Pesquisadores do Reino Unido anunciaram uma nova alternativa para pessoas que perderam a capacidade de falar após um AVC. A tecnologia utiliza inteligência artificial e é aplicada diretamente no pescoço do paciente.
O dispositivo ajuda na reconstrução da fala sem recorrer a procedimentos cirúrgicos no cérebro.
A inovação foi criada para atender pacientes com disartria, condição comum após um AVC e causada pelo enfraquecimento dos músculos da face, da boca e da garganta.
A proposta é oferecer uma forma mais acessível e prática de comunicação durante o processo de recuperação. A tecnologia foi documentada pelo site Interesting Engineering em 19 de janeiro deste ano.
Segundo especialistas, o AVC está entre as principais causas de incapacidade no mundo, com efeitos que vão além da mobilidade, como mostram estudos sobre as sequelas deixadas pelo acidente vascular cerebral.

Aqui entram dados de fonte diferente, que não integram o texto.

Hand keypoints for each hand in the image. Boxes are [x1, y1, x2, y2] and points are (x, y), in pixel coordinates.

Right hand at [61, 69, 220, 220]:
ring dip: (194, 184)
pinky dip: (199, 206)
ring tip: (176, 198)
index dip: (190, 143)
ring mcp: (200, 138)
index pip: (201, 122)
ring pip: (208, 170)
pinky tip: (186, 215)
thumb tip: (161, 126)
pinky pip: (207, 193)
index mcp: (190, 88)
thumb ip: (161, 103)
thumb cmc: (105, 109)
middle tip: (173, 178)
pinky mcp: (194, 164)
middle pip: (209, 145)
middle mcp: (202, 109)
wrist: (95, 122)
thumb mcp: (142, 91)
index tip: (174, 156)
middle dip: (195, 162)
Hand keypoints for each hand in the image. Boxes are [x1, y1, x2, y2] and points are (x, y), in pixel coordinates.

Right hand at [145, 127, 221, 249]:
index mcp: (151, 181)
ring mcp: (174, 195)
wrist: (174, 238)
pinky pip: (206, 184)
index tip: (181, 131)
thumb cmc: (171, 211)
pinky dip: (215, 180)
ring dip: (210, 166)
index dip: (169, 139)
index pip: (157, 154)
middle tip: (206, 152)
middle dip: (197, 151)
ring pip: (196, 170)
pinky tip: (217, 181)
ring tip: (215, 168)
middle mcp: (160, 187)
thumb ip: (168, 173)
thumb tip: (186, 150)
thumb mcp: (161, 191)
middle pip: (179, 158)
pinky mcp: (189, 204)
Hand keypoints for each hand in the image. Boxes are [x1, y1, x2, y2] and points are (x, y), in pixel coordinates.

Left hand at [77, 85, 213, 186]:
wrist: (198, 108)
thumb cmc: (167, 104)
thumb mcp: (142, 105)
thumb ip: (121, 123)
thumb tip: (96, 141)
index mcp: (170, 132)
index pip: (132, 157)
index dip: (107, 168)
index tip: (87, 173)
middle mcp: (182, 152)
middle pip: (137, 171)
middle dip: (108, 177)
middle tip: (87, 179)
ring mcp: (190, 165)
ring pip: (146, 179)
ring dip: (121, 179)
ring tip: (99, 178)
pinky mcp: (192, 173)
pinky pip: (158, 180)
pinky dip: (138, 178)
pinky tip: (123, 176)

Tecnologia aplicada ao pescoço
Batizado de Revoice, o dispositivo foi desenvolvido por uma equipe da Universidade de Cambridge. Ele combina sensores ultrassensíveis com inteligência artificial para captar sinais físicos e emocionais ligados à tentativa de fala.
O sistema funciona a partir de dois modelos de IA que operam simultaneamente. Um deles identifica vibrações quase imperceptíveis na garganta, geradas quando a pessoa tenta falar em silêncio.
O outro modelo analisa informações contextuais, como emoções, horário do dia e até o ambiente, para ajudar na formulação das frases de forma mais precisa e natural.
Como o sistema reconstrói a fala
Diferentemente de abordagens invasivas, o Revoice não utiliza eletrodos implantados com cirurgia. O aparelho registra a frequência cardíaca e as contrações sutis dos músculos do pescoço.
Esses sinais são transformados em palavras e frases quase instantaneamente. Segundo os pesquisadores, o método permite uma fala mais próxima do som natural, reduzindo o aspecto artificial comum em outras tecnologias.
O estudo foi liderado por Luigi Occhipinti, PhD, professor do Departamento de Engenharia, e contou com a participação de cinco pacientes que sofreram AVC.
Resultados e impacto emocional
Durante os testes, o dispositivo apresentou taxa de erro de palavras de 4,2% e taxa de erro de frases de 2,9%, números considerados baixos para esse tipo de tecnologia.
“Quando as pessoas têm disartria após um AVC, isso pode ser extremamente frustrante”, afirmou Luigi Occhipinti, conforme o site Interesting Engineering.
Segundo o pesquisador, os pacientes sabem exatamente o que querem dizer, mas encontram dificuldade para expressar fisicamente as palavras, já que os sinais entre o cérebro e a garganta foram afetados.
A dificuldade de comunicação tende a se acumular ao longo do tempo. Em muitos casos, a recuperação da disartria pode levar meses ou até mais de um ano.
Uso diário e outras aplicações
O objetivo do Revoice é atuar como apoio durante esse período, oferecendo mais autonomia enquanto a fala não retorna por completo. O aparelho é leve, fácil de limpar e pensado para o uso cotidiano.
O modelo de linguagem integrado consome pouca energia, o que facilita a portabilidade e o uso prolongado ao longo do dia.
Segundo os pesquisadores, a tecnologia também pode ajudar pessoas com Parkinson ou com doenças do neurônio motor, condições em que a perda da fala tende a avançar com o tempo.